Bustling with the well-heeled, being close to France, Geneva is a stylish and vibrant city, famed for its Jet d'eau (a fountain), the United Nations buildings and rich history.
Lake Geneva is the nucleus around which the city revolves. And the action unfolds the minute you step outside the rail station, right into the middle of a busy office square. Just 500 metres away, you spot the lake and your eyes crave to get a closer look at the majestic fountain that soars into the sky. Called the Jet d'Eau fountain, it is an icon of Geneva. Gushing high into the sky at 140 metres with 500 litres of water being propelled into the sky at 200 kilometres per hour, the fountain has been a tourist attraction ever since it was moved to its present location way back in 1891. Legend has it that the Swiss set their clocks by it. It spurts into the sky at sharp 10 am. On a good day, if the weather permits, you can also catch a glimpse of the peak of Mont Blanc (in France) in the backdrop.
Sights and sounds
A sprawling English-style garden was developed next to the lake, and another famous landmark -- the Flower Clock -- makes tourists scramble for a photo here. A symbol of the Geneva watch industry, this clock is a masterpiece of technology and floral art. The seconds-hand of Geneva's Flower Clock is the largest in the world (it is more than 2.5 meters long)!

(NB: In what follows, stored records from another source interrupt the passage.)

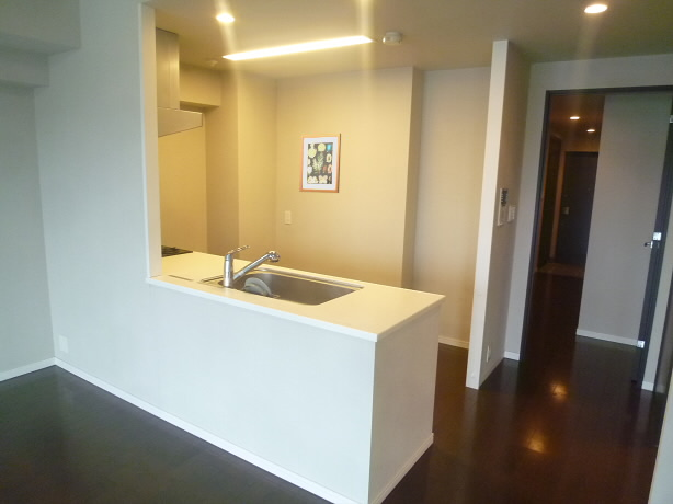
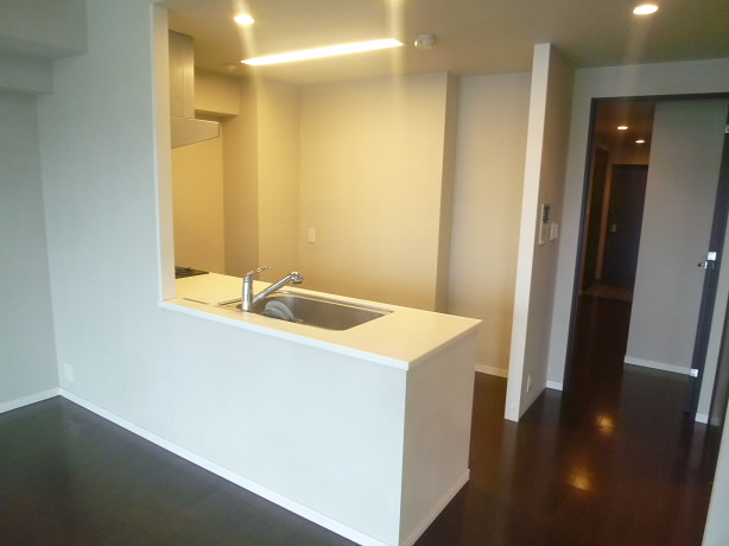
- wall art [298,133,342,194]
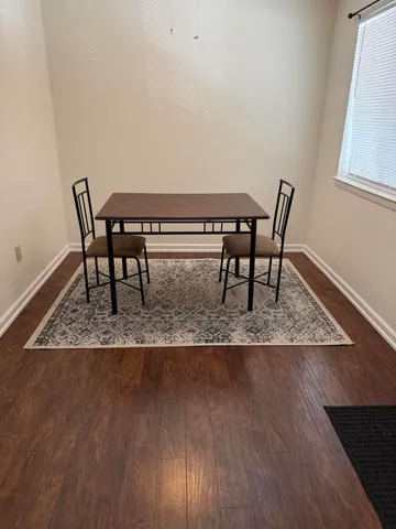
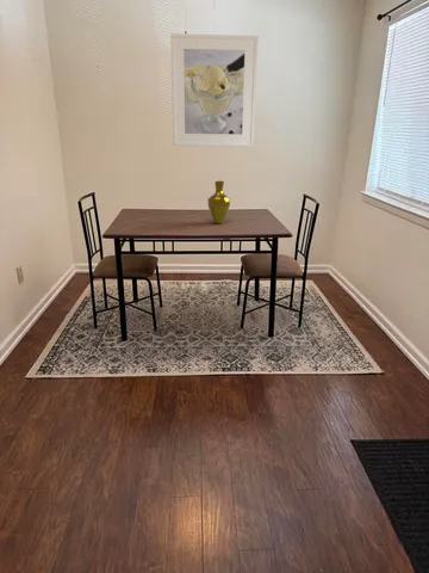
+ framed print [169,32,260,148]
+ vase [206,180,231,226]
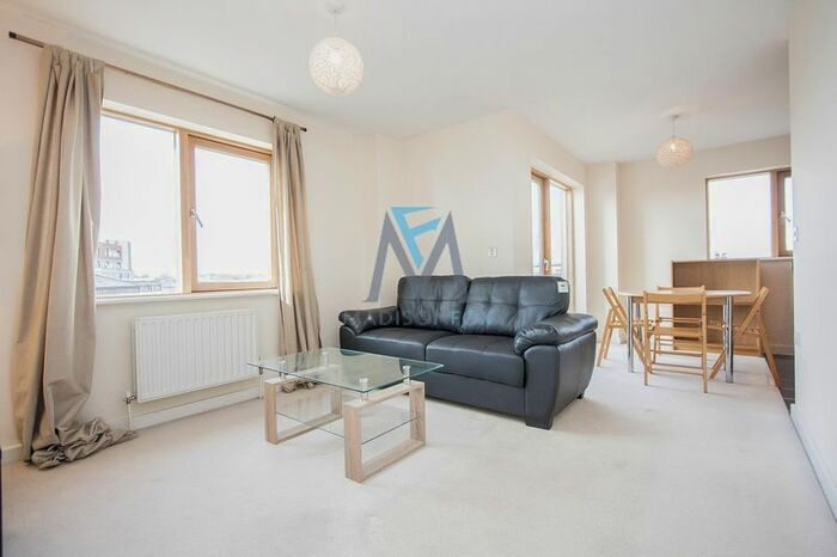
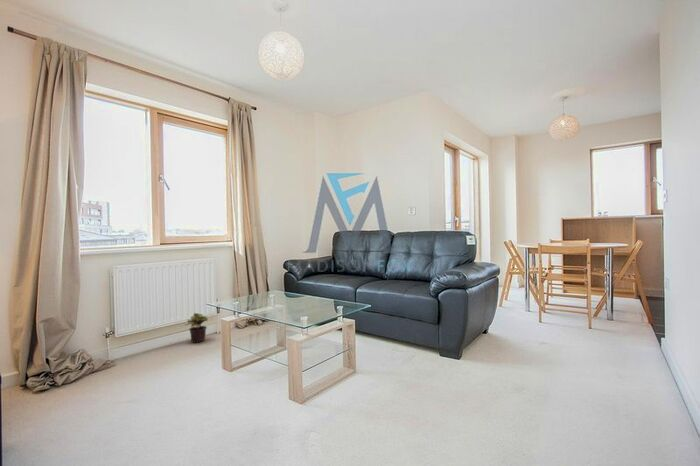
+ potted plant [183,312,209,343]
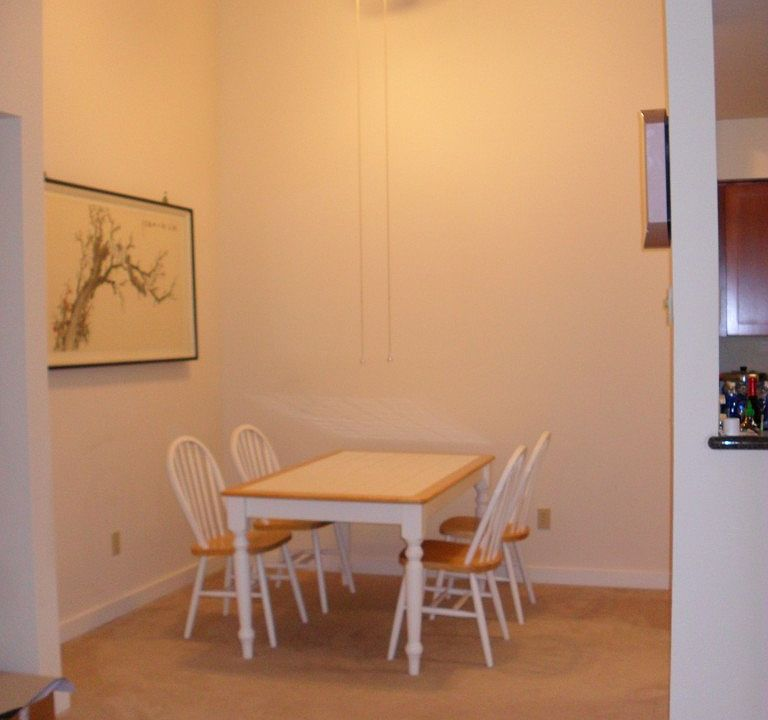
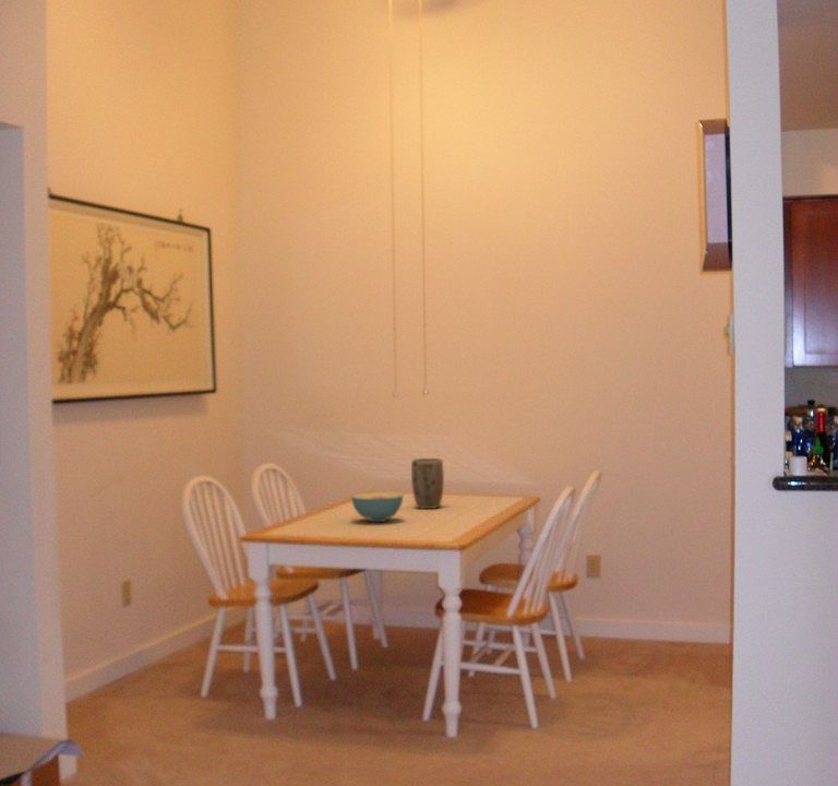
+ plant pot [410,457,445,510]
+ cereal bowl [350,491,405,523]
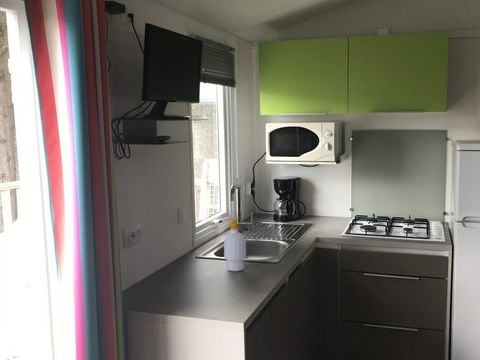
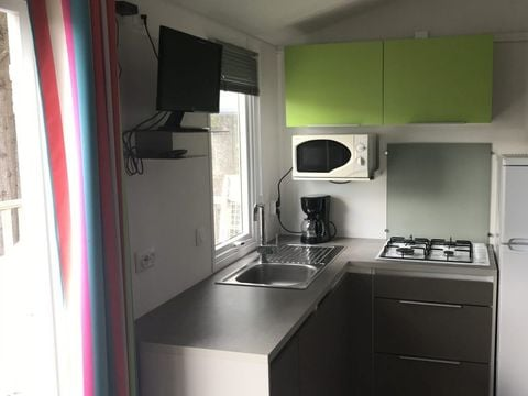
- soap bottle [223,218,247,272]
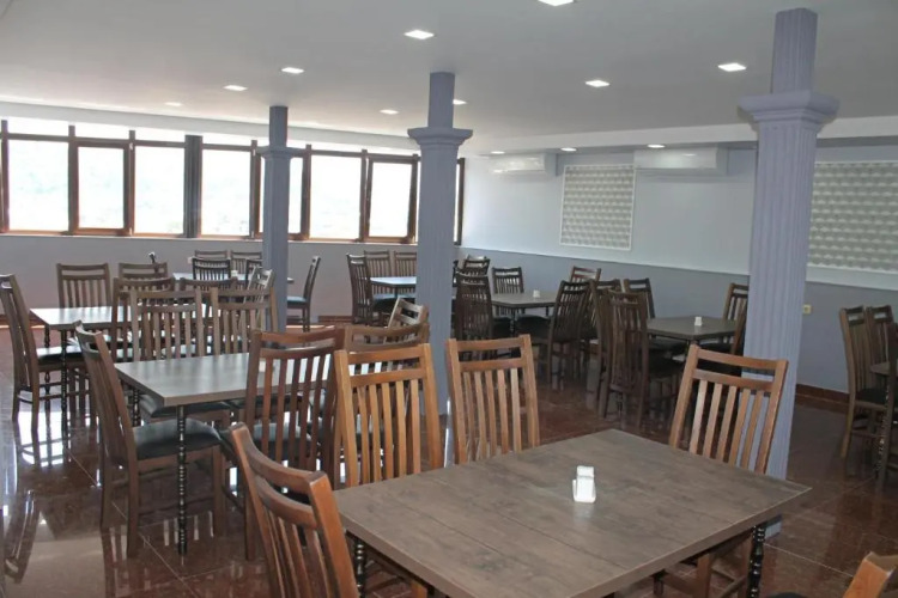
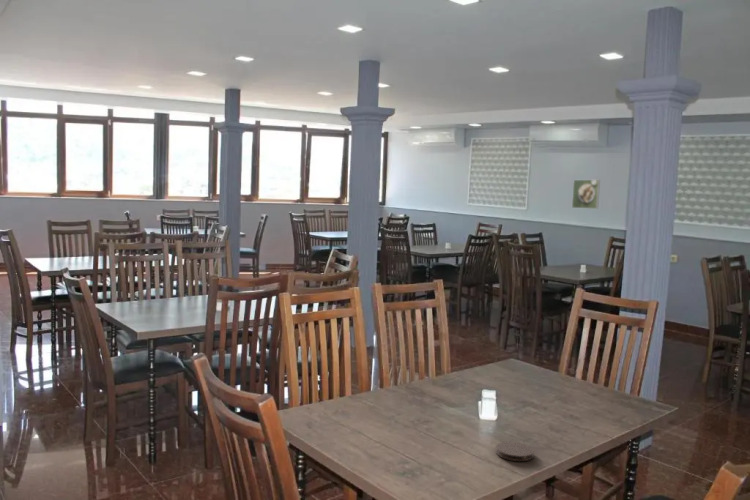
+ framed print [571,179,601,210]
+ coaster [495,441,535,462]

Geneva is a city seeped in history. The huge white Reformation Wall stands in the Bastions Park, which also houses the University. The construction of the Reformation Wall in the Bastions Park began in 1909, the year that marked the 400th anniversary of the birth of Jean Calvin, and the 350th year of the foundation of the Academy of Geneva. Geneva is also known for its UN buildings, and a drive around would take about an hour. The city first housed the League of Nations that was constructed between 1929 and 1936. It became the headquarters of the UN in 1946 when the former organisation was dissolved.